» EXERCISE OBJECTIVE:
Copy the records below word for word, from the line that contains "name author: Rusby" through the line that contains "name author: (Montrouz.) Guillaumin". Include both of those lines.

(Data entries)

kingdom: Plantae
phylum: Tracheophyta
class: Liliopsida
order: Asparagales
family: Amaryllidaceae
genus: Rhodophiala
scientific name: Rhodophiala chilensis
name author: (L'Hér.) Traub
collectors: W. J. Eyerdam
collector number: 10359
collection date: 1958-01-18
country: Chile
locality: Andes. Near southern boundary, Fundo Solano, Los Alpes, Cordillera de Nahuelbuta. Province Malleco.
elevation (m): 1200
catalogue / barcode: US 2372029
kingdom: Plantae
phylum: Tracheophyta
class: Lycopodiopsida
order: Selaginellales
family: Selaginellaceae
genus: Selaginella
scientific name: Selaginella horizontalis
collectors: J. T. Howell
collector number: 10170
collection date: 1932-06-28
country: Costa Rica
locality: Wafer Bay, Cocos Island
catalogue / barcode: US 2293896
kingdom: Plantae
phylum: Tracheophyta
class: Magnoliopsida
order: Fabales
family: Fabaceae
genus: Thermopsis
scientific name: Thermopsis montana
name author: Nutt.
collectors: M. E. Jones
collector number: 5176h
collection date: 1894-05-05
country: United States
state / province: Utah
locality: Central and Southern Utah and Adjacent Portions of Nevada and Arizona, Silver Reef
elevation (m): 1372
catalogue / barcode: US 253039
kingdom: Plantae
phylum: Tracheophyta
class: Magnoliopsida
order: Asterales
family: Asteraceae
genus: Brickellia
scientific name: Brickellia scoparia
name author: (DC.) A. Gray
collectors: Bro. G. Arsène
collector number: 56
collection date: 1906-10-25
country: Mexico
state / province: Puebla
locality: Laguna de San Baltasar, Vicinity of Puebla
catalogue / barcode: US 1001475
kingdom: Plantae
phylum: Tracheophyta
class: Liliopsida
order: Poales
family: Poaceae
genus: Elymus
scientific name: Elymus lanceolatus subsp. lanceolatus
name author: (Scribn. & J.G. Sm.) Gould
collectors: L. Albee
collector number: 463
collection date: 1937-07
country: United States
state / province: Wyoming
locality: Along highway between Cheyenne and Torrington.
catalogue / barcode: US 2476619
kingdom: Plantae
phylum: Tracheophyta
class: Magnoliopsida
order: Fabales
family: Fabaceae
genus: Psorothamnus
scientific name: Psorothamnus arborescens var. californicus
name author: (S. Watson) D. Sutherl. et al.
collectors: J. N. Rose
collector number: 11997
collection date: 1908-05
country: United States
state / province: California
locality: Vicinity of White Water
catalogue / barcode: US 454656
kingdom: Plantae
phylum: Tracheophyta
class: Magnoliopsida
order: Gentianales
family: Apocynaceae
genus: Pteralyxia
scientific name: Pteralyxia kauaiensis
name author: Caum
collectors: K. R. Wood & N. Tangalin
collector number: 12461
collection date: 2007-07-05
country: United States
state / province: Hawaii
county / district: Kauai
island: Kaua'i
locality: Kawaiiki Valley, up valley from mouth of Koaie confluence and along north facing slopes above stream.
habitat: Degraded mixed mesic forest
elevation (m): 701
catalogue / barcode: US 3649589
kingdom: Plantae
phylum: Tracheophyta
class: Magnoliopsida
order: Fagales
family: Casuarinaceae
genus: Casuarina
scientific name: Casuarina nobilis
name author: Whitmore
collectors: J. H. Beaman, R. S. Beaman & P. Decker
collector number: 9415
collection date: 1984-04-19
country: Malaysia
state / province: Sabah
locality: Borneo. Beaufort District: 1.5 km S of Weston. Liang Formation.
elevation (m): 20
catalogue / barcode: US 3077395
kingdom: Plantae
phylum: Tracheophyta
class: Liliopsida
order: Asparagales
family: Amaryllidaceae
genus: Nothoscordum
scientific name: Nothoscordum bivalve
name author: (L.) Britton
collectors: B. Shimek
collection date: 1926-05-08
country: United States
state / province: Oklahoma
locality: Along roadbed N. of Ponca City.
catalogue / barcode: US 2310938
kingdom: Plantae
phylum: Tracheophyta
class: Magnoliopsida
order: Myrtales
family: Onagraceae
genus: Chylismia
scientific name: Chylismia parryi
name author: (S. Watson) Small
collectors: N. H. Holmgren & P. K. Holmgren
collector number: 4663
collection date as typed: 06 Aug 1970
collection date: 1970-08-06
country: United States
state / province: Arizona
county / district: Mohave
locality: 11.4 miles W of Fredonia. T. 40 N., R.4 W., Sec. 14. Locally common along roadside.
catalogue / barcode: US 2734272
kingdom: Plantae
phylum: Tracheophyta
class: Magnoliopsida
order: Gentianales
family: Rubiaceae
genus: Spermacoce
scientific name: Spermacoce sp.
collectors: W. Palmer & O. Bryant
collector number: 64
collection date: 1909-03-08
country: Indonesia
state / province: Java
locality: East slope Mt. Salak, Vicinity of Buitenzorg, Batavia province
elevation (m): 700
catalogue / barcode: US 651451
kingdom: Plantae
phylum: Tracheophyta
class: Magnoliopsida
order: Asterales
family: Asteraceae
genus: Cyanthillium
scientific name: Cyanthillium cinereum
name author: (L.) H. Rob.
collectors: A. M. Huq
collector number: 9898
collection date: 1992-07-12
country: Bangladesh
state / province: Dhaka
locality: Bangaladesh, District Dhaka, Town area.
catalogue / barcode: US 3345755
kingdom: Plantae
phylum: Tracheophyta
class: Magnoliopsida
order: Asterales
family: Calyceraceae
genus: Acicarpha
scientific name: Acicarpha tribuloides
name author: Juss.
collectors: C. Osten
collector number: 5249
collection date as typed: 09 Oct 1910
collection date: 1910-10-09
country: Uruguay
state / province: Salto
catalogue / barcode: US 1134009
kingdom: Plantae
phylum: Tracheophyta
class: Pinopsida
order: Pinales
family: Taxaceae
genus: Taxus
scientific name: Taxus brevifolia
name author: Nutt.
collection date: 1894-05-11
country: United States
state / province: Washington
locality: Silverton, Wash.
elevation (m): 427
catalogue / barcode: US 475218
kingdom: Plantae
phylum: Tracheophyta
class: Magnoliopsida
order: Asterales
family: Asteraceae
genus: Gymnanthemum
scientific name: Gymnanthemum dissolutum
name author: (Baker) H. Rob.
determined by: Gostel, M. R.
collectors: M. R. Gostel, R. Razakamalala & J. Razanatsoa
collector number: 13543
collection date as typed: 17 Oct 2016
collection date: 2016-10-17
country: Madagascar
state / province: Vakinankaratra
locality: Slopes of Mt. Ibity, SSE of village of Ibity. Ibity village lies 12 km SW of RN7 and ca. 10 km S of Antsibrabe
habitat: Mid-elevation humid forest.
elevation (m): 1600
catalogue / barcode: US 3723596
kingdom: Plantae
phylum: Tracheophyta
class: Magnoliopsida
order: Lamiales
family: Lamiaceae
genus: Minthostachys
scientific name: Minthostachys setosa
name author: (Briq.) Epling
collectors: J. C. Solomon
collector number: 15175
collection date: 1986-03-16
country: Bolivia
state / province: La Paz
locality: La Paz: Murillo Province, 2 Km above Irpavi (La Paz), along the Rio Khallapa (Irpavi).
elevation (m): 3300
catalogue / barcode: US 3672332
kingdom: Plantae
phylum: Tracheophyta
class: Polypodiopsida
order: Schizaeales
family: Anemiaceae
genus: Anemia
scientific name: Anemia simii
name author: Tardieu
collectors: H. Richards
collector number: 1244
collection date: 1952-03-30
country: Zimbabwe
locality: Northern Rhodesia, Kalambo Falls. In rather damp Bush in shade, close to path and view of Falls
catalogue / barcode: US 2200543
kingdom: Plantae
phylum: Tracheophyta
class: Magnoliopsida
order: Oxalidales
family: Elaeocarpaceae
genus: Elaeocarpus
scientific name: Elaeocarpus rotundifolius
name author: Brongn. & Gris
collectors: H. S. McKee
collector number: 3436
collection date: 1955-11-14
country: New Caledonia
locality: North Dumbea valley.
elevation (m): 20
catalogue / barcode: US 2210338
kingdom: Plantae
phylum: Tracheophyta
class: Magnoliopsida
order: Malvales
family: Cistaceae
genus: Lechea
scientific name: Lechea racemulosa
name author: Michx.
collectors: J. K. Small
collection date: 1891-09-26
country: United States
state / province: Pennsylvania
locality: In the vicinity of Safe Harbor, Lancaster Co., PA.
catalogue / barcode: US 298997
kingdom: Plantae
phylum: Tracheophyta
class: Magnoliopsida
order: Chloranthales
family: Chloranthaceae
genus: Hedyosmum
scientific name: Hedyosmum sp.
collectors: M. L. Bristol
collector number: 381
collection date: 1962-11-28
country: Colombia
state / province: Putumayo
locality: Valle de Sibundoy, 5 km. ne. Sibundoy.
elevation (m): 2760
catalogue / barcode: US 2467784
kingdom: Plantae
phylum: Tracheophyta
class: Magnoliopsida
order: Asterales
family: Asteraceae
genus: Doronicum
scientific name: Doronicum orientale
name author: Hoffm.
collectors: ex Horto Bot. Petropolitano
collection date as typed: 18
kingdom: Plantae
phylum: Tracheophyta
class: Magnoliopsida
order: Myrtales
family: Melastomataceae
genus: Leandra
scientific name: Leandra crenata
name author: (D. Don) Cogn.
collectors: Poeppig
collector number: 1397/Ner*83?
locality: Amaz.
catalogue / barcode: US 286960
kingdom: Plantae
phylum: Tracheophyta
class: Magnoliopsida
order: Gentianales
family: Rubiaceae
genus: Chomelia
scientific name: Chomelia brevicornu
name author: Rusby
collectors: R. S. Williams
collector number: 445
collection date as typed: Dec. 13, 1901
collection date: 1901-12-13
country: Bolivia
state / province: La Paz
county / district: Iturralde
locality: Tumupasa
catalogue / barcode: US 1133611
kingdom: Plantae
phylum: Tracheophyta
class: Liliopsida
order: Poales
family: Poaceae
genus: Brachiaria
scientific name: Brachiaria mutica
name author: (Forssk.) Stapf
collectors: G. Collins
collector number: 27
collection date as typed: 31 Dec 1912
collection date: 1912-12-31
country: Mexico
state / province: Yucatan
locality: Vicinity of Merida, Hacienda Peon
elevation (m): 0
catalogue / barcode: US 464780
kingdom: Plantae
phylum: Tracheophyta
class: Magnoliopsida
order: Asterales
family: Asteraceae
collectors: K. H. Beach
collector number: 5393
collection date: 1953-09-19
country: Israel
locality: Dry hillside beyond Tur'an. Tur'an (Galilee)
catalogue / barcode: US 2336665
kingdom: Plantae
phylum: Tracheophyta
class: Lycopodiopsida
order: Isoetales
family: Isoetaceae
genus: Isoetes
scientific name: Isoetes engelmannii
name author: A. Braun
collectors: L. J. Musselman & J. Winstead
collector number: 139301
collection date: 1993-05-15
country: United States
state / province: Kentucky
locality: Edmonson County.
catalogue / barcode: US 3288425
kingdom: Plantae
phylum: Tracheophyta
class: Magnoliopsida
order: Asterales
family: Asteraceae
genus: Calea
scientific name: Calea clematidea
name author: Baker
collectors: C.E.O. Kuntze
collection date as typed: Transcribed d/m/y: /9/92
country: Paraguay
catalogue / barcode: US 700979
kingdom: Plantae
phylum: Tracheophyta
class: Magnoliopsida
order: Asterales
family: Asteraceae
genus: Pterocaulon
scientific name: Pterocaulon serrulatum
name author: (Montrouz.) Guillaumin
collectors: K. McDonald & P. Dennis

» WRITTEN SOLUTION:
name author: Rusby
collectors: R. S. Williams
collector number: 445
collection date as typed: Dec. 13, 1901
collection date: 1901-12-13
country: Bolivia
state / province: La Paz
county / district: Iturralde
locality: Tumupasa
catalogue / barcode: US 1133611
kingdom: Plantae
phylum: Tracheophyta
class: Liliopsida
order: Poales
family: Poaceae
genus: Brachiaria
scientific name: Brachiaria mutica
name author: (Forssk.) Stapf
collectors: G. Collins
collector number: 27
collection date as typed: 31 Dec 1912
collection date: 1912-12-31
country: Mexico
state / province: Yucatan
locality: Vicinity of Merida, Hacienda Peon
elevation (m): 0
catalogue / barcode: US 464780
kingdom: Plantae
phylum: Tracheophyta
class: Magnoliopsida
order: Asterales
family: Asteraceae
collectors: K. H. Beach
collector number: 5393
collection date: 1953-09-19
country: Israel
locality: Dry hillside beyond Tur'an. Tur'an (Galilee)
catalogue / barcode: US 2336665
kingdom: Plantae
phylum: Tracheophyta
class: Lycopodiopsida
order: Isoetales
family: Isoetaceae
genus: Isoetes
scientific name: Isoetes engelmannii
name author: A. Braun
collectors: L. J. Musselman & J. Winstead
collector number: 139301
collection date: 1993-05-15
country: United States
state / province: Kentucky
locality: Edmonson County.
catalogue / barcode: US 3288425
kingdom: Plantae
phylum: Tracheophyta
class: Magnoliopsida
order: Asterales
family: Asteraceae
genus: Calea
scientific name: Calea clematidea
name author: Baker
collectors: C.E.O. Kuntze
collection date as typed: Transcribed d/m/y: /9/92
country: Paraguay
catalogue / barcode: US 700979
kingdom: Plantae
phylum: Tracheophyta
class: Magnoliopsida
order: Asterales
family: Asteraceae
genus: Pterocaulon
scientific name: Pterocaulon serrulatum
name author: (Montrouz.) Guillaumin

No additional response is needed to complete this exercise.